▸ **Exercise requirements**: Copy the data word for word, from its beginning down through the line containing "zusammengetra". Leave out the pictures.

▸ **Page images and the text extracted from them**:
↓

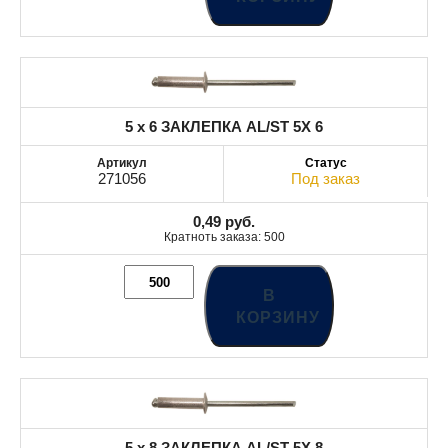
5 x 6 ЗАКЛЕПКА AL/ST 5X 6
271056
Под заказ
0,49
руб.
Кратноть заказа: 500
В
КОРЗИНУ
5 x 8 ЗАКЛЕПКА AL/ST 5X 8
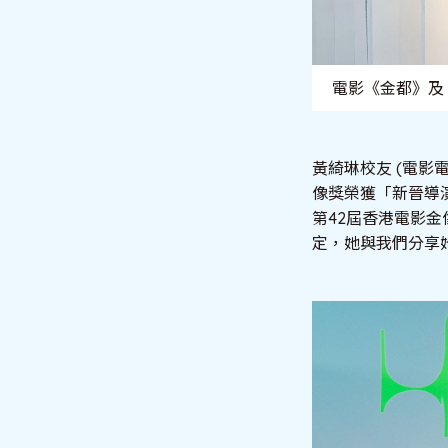
電影《金都》及
黃綺琳校友 (電影
像獎榮獲「新晉導
第42屆香港電影
定，她與我們分享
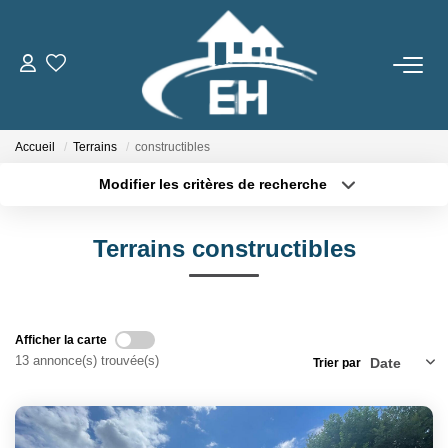
ACHETER
Accueil
Terrains
constructibles
LOUER
Modifier les critères de recherche
Type de transaction
Localisation
Nos Biens
Acheter
Localisation
Gestion Locative
Terrains constructibles
Type de bien
Sélectionnez...
Surface min
ESTIMER
Plus de critères
Budget max
Afficher la carte
13 annonce(s) trouvée(s)
Trier par
Créer une alerte
NOTRE AGENCE
Qui Sommes-Nous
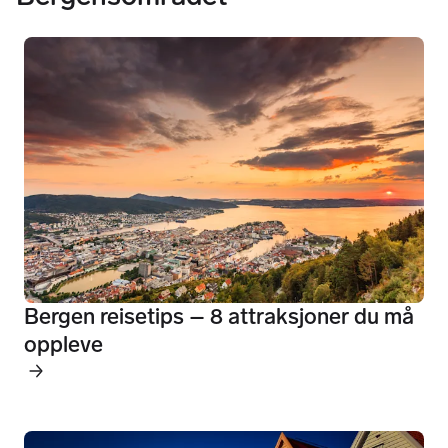
Bergen reisetips – 8 attraksjoner du må
oppleve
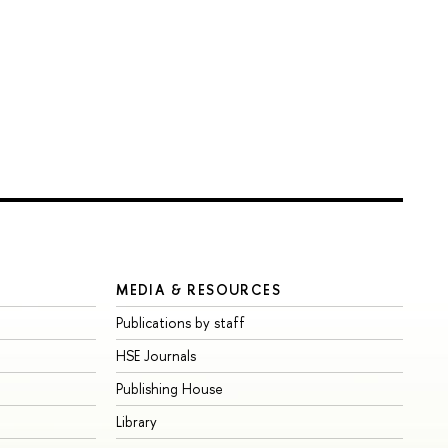
MEDIA & RESOURCES
Publications by staff
HSE Journals
Publishing House
Library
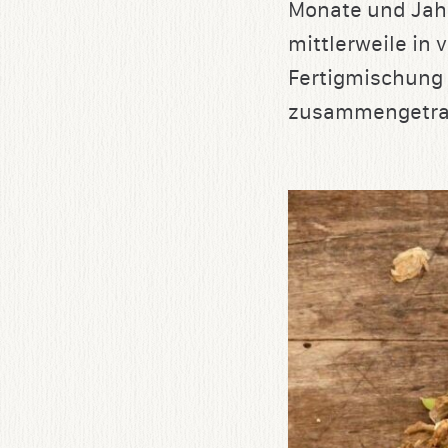
Monate und Jahr
mittlerweile in
Fertigmischung 
zusammengetra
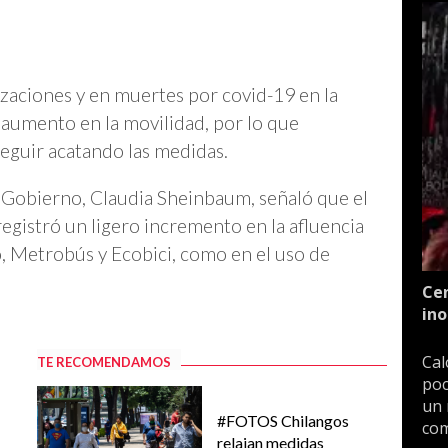
izaciones y en muertes por covid-19 en la
aumento en la movilidad, por lo que
seguir acatando las medidas.
e Gobierno, Claudia Sheinbaum, señaló que el
egistró un ligero incremento en la afluencia
, Metrobús y Ecobici, como en el uso de
Cen
ino
d
Cal
TE RECOMENDAMOS
poc
un 
#FOTOS Chilangos
com
relajan medidas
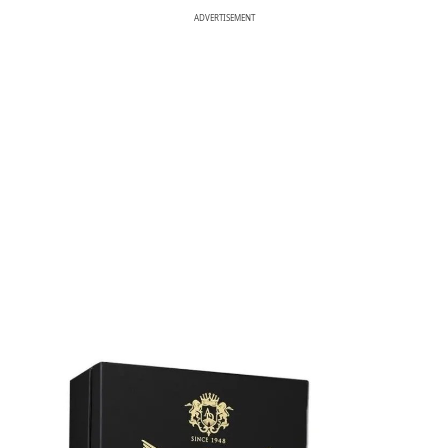
ADVERTISEMENT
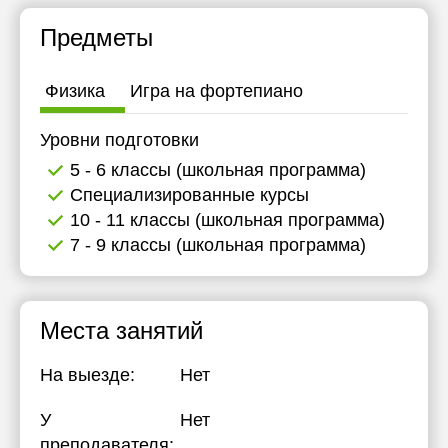
11:30
Предметы
12:00
Физика
Игра на фортепиано
12:30
13:00
Уровни подготовки
5 - 6 классы (школьная программа)
13:30
Специализированные курсы
14:00
10 - 11 классы (школьная программа)
7 - 9 классы (школьная программа)
14:30
15:00
15:30
Места занятий
16:00
На выезде:
Нет
16:30
У
Нет
17:00
преподавателя:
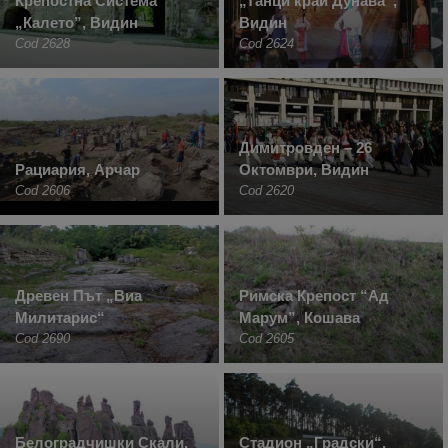
Крепостна Система
„Танци край Дунава“,
„Калето”, Видин
Видин
Cod 2628
Cod 2624
Димитровден – 26
Рациария, Арчар
Октомври, Видин
Cod 2606
Cod 2620
Древен Път „Виа
Римска Крепост “Ад
Милитарис“
Марум”, Кошава
Cod 2690
Cod 2605
Белоградчишки Скали,
Стадион „Градски“,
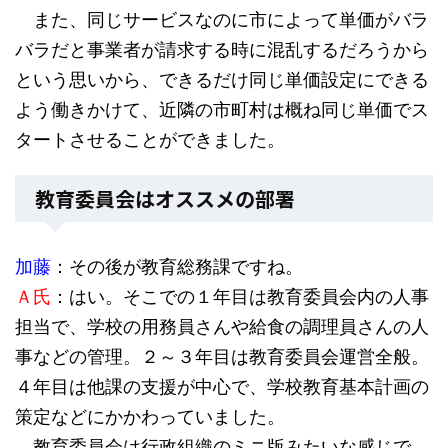
また、同じサービスなのに市によって単価がバラ
バラだと事業者が請求する時に混乱するだろうから
という思いから、できるだけ同じ単価設定にできる
よう働きかけて、近隣の市町村は概ね同じ単価でス
タートさせることができました。
教育委員会はオススメの部署
加藤
：その後が教育総務課ですね。
Ａ氏
：はい。そこでの１年目は教育委員会内の人事
担当で、学校の用務員さんや給食の調理員さんの人
事などの管理。２～３年目は教育委員会運営全般。
４年目は他課の支援が中心で、学校教育基本計画の
策定などにかかわっていました。
教育委員会は行政組織のミニ版みたいな感じで、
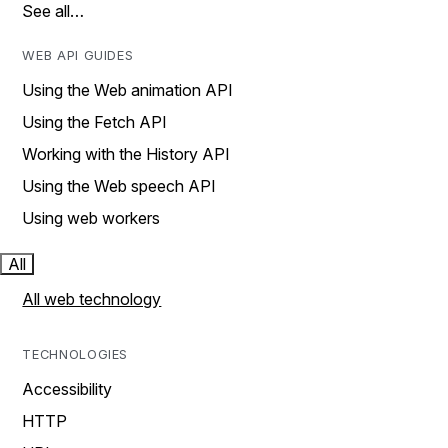
See all…
WEB API GUIDES
Using the Web animation API
Using the Fetch API
Working with the History API
Using the Web speech API
Using web workers
All
All web technology
TECHNOLOGIES
Accessibility
HTTP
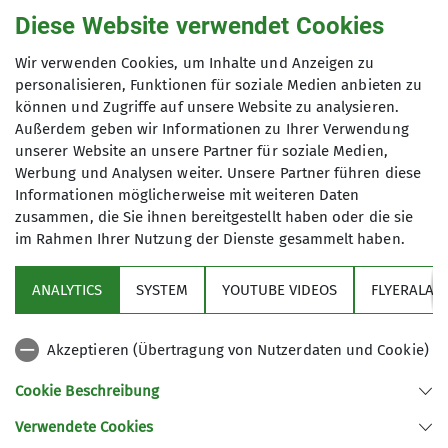
Diese Website verwendet Cookies
Wir laden dich herzlich in das 2024 neu eröffnete
Alpine Museum ein. Komm vorbei und staune
Wir verwenden Cookies, um Inhalte und Anzeigen zu
personalisieren, Funktionen für soziale Medien anbieten zu
über die neu gestalteten, großzügigen
können und Zugriffe auf unsere Website zu analysieren.
Räumlichkeiten mit fantastischen Ausblicken auf
Außerdem geben wir Informationen zu Ihrer Verwendung
Isar und Isarkanal. Unsere Ausstellungen, die
unserer Website an unsere Partner für soziale Medien,
Bibliothek und das Café Isarlust möchten dich
Werbung und Analysen weiter. Unsere Partner führen diese
anregen, neue, andere Blicke auf Gipfel und Täler
Informationen möglicherweise mit weiteren Daten
zu werfen.
zusammen, die Sie ihnen bereitgestellt haben oder die sie
im Rahmen Ihrer Nutzung der Dienste gesammelt haben.
ANALYTICS
SYSTEM
YOUTUBE VIDEOS
FLYERALAR
In der
Bibliothek des Deutschen Alpenvereins
findest du mehr als 75.000 Medien zu den
Akzeptieren (Übertragung von Nutzerdaten und Cookie)
Themenbereichen Bergsteigen, Berge und
Bergsport in den verschiedensten Ausprägungen
Cookie Beschreibung
sowie zum Natur- und Umweltschutz im alpinen
Raum.
Verwendete Cookies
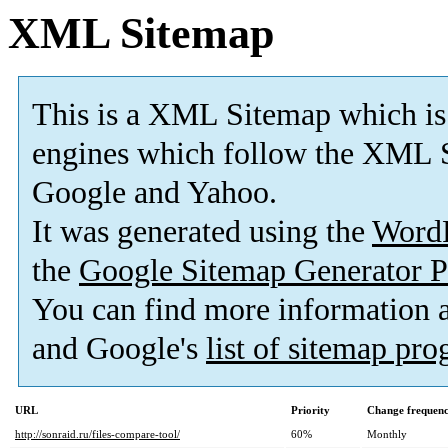
XML Sitemap
This is a XML Sitemap which is
engines which follow the XML S
Google and Yahoo.
It was generated using the
Word
the
Google Sitemap Generator P
You can find more information
and Google's
list of sitemap pr
URL
Priority
Change frequen
http://sonraid.ru/files-compare-tool/
60%
Monthly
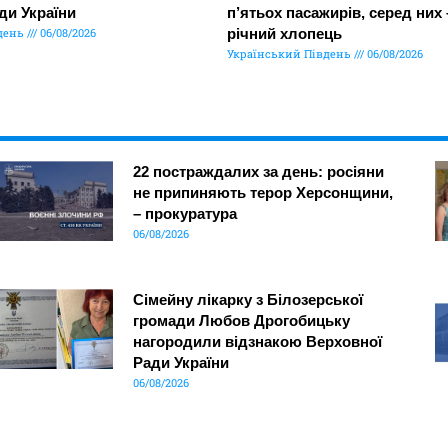
ди України
п’ятьох пасажирів, серед них 
день
06/08/2026
річний хлопець
Український Південь
06/08/2026
22 постраждалих за день: росіяни
не припиняють терор Херсонщини,
– прокуратура
06/08/2026
Сімейну лікарку з Білозерської
громади Любов Дрогобицьку
нагородили відзнакою Верховної
Ради України
06/08/2026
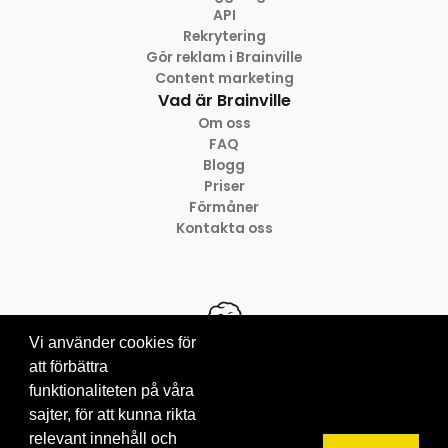
API
Rekrytering
Gör reklam i Brainville
Content marketing
Vad är Brainville
Om oss
FAQ
Blogg
Priser
Förmåner
Kontakta oss
Vi använder cookies för
att förbättra
funktionaliteten på våra
© 2012-2026 Brainville AB
Villkor för tjänsten
sajter, för att kunna rikta
Privacy policy
relevant innehåll och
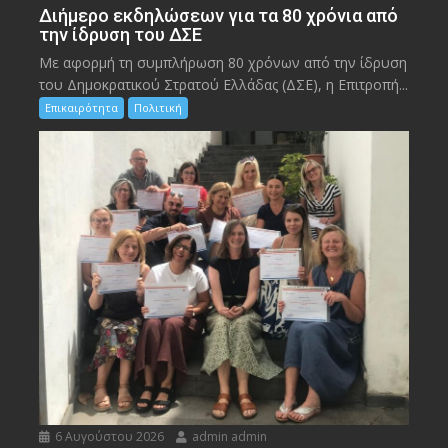
Διήμερο εκδηλώσεων για τα 80 χρόνια από
την ίδρυση του ΔΣΕ
Με αφορμή τη συμπλήρωση 80 χρόνων από την ίδρυση
του Δημοκρατικού Στρατού Ελλάδας (ΔΣΕ), η Επιτροπή...
Επικαιρότητα
Πολιτική
6 Αυγούστου 2026
admin admin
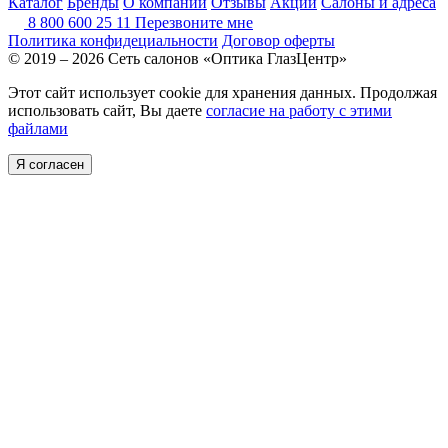
Каталог
Бренды
О компании
Отзывы
Акции
Салоны и адреса
8 800 600 25 11
Перезвоните мне
Политика конфидециальности
Договор оферты
© 2019 – 2026 Сеть салонов «Оптика ГлазЦентр»
Этот сайт использует cookie для хранения данных. Продолжая
использовать сайт, Вы даете
согласие на работу с этими
файлами
Я согласен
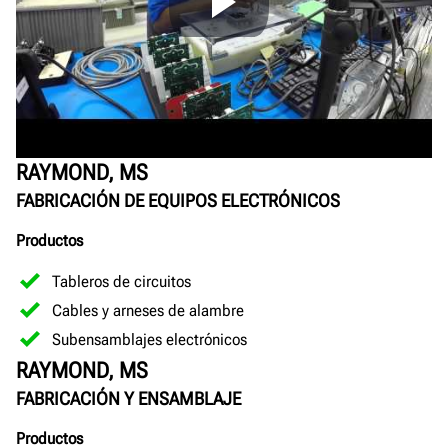
RAYMOND, MS
FABRICACIÓN DE EQUIPOS ELECTRÓNICOS
Productos
Tableros de circuitos
Cables y arneses de alambre
Subensamblajes electrónicos
RAYMOND, MS
FABRICACIÓN Y ENSAMBLAJE
Productos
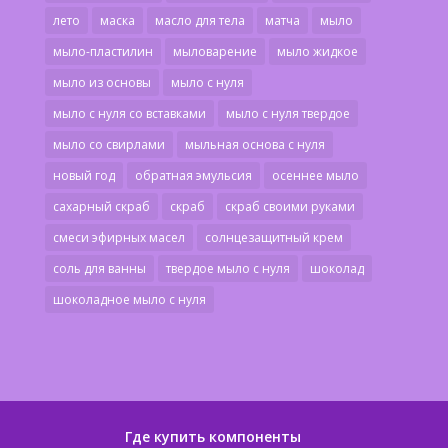
лето
маска
масло для тела
матча
мыло
мыло-пластилин
мыловарение
мыло жидкое
мыло из основы
мыло с нуля
мыло с нуля со вставками
мыло с нуля твердое
мыло со свирлами
мыльная основа с нуля
новый год
обратная эмульсия
осеннее мыло
сахарный скраб
скраб
скраб своими руками
смеси эфирных масел
солнцезащитный крем
соль для ванны
твердое мыло с нуля
шоколад
шоколадное мыло с нуля
Где купить компоненты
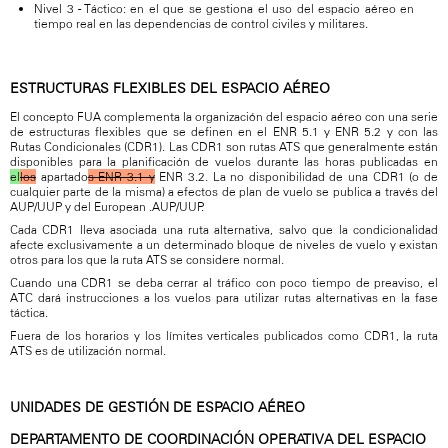
Nivel 3 - Táctico: en el que se gestiona el uso del espacio aéreo en
tiempo real en las dependencias de control civiles y militares.
ESTRUCTURAS FLEXIBLES DEL ESPACIO AÉREO
El concepto FUA complementa la organización del espacio aéreo con una serie
de estructuras flexibles que se definen en el ENR 5.1 y ENR 5.2 y con las
Rutas Condicionales (CDR1). Las CDR1 son rutas ATS que generalmente están
disponibles para la planificación de vuelos durante las horas publicadas en
el
los
apartado
s ENR 3.1 y
ENR 3.2. La no disponibilidad de una CDR1 (o de
cualquier parte de la misma) a efectos de plan de vuelo se publica a través del
AUP/UUP y del European .AUP/UUP.
Cada CDR1 lleva asociada una ruta alternativa, salvo que la condicionalidad
afecte exclusivamente a un determinado bloque de niveles de vuelo y existan
otros para los que la ruta ATS se considere normal.
Cuando una CDR1 se deba cerrar al tráfico con poco tiempo de preaviso, el
ATC dará instrucciones a los vuelos para utilizar rutas alternativas en la fase
táctica.
Fuera de los horarios y los límites verticales publicados como CDR1, la ruta
ATS es de utilización normal.
UNIDADES DE GESTIÓN DE ESPACIO AÉREO
DEPARTAMENTO DE COORDINACIÓN OPERATIVA DEL ESPACIO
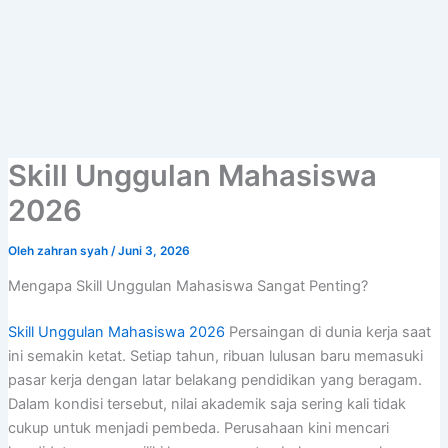
Lewati
ke
konten
Skill Unggulan Mahasiswa
2026
Oleh
zahran syah
/
Juni 3, 2026
Mengapa Skill Unggulan Mahasiswa Sangat Penting?
Skill Unggulan Mahasiswa 2026
Persaingan di dunia kerja saat
ini semakin ketat. Setiap tahun, ribuan lulusan baru memasuki
pasar kerja dengan latar belakang pendidikan yang beragam.
Dalam kondisi tersebut, nilai akademik saja sering kali tidak
cukup untuk menjadi pembeda. Perusahaan kini mencari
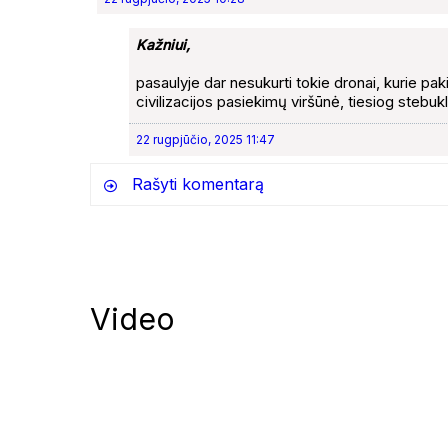
Kažniui,
pasaulyje dar nesukurti tokie dronai, kurie pak
civilizacijos pasiekimų viršūnė, tiesiog stebuk
22 rugpjūčio, 2025 11:47
Rašyti komentarą
Video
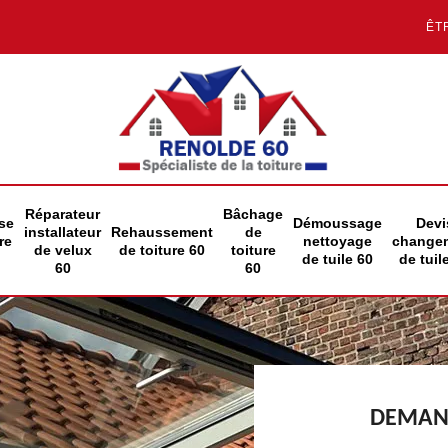
ÊT
Réparateur
Bâchage
se
Démoussage
Devi
installateur
Rehaussement
de
re
nettoyage
change
de velux
de toiture 60
toiture
de tuile 60
de tuil
60
60
DEMAND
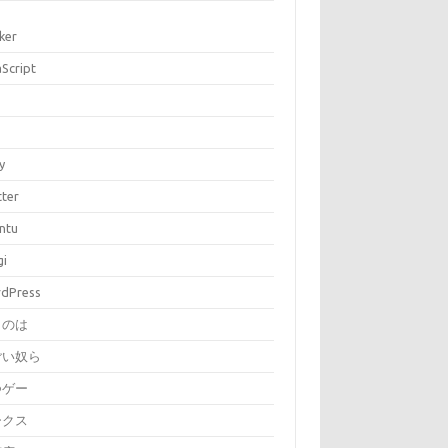
ker
aScript
P
y
tter
ntu
gi
dPress
とのは
ごい奴ら
つゲー
ークス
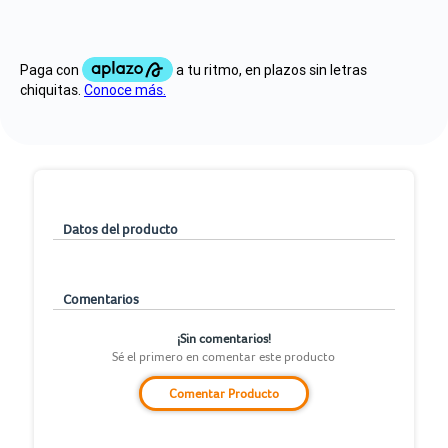
Datos del producto
Comentarios
¡Sin comentarios!
Sé el primero en comentar este producto
Comentar Producto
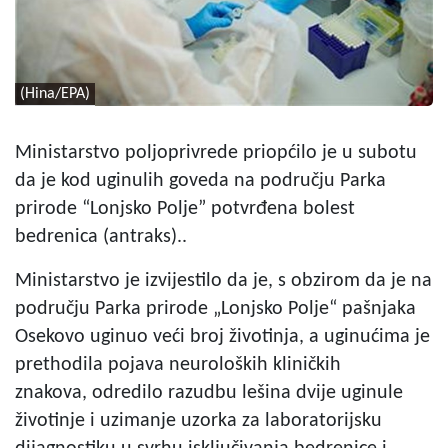
(Hina/EPA)
Ministarstvo poljoprivrede priopćilo je u subotu
da je kod uginulih goveda na području Parka
prirode “Lonjsko Polje” potvrđena bolest
bedrenica (antraks)..
Ministarstvo je izvijestilo da je, s obzirom da je na
području Parka prirode „Lonjsko Polje“ pašnjaka
Osekovo uginuo veći broj životinja, a uginućima je
prethodila pojava neuroloških kliničkih
znakova, odredilo razudbu lešina dvije uginule
životinje i uzimanje uzorka za laboratorijsku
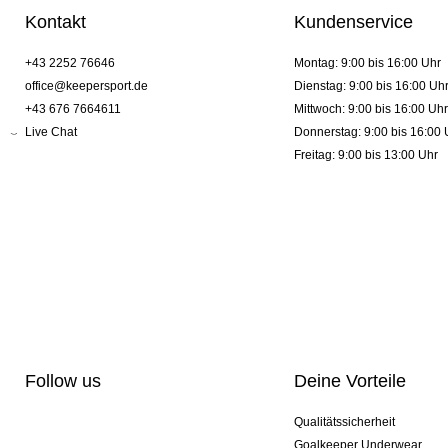
Kontakt
Kundenservice
+43 2252 76646
Montag: 9:00 bis 16:00 Uhr
office@keepersport.de
Dienstag: 9:00 bis 16:00 Uh
+43 676 7664611
Mittwoch: 9:00 bis 16:00 Uhr
Live Chat
Donnerstag: 9:00 bis 16:00 
Freitag: 9:00 bis 13:00 Uhr
Follow us
Deine Vorteile
Qualitätssicherheit
Goalkeeper Underwear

↑

▸ **Response for this exercise**:
5 x 6 ЗАКЛЕПКА AL/ST 5X 6
271056
Под заказ
0,49
руб.
Кратноть заказа: 500
В
КОРЗИНУ
5 x 8 ЗАКЛЕПКА AL/ST 5X 8
電影《金都》及
黃綺琳校友 (電影
像獎榮獲「新晉導
第42屆香港電影
定，她與我們分享
ACHETER
Accueil
Terrains
constructibles
LOUER
Modifier les critères de recherche
Type de transaction
Localisation
Nos Biens
Acheter
Localisation
Gestion Locative
Terrains constructibles
Type de bien
Sélectionnez...
Surface min
ESTIMER
Plus de critères
Budget max
Afficher la carte
13 annonce(s) trouvée(s)
Trier par
Créer une alerte
NOTRE AGENCE
Qui Sommes-Nous
Bergen reisetips – 8 attraksjoner du må
oppleve
MEDIA & RESOURCES
Publications by staff
HSE Journals
Publishing House
Library
Monate und Jahr
mittlerweile in
Fertigmischung 
zusammengetra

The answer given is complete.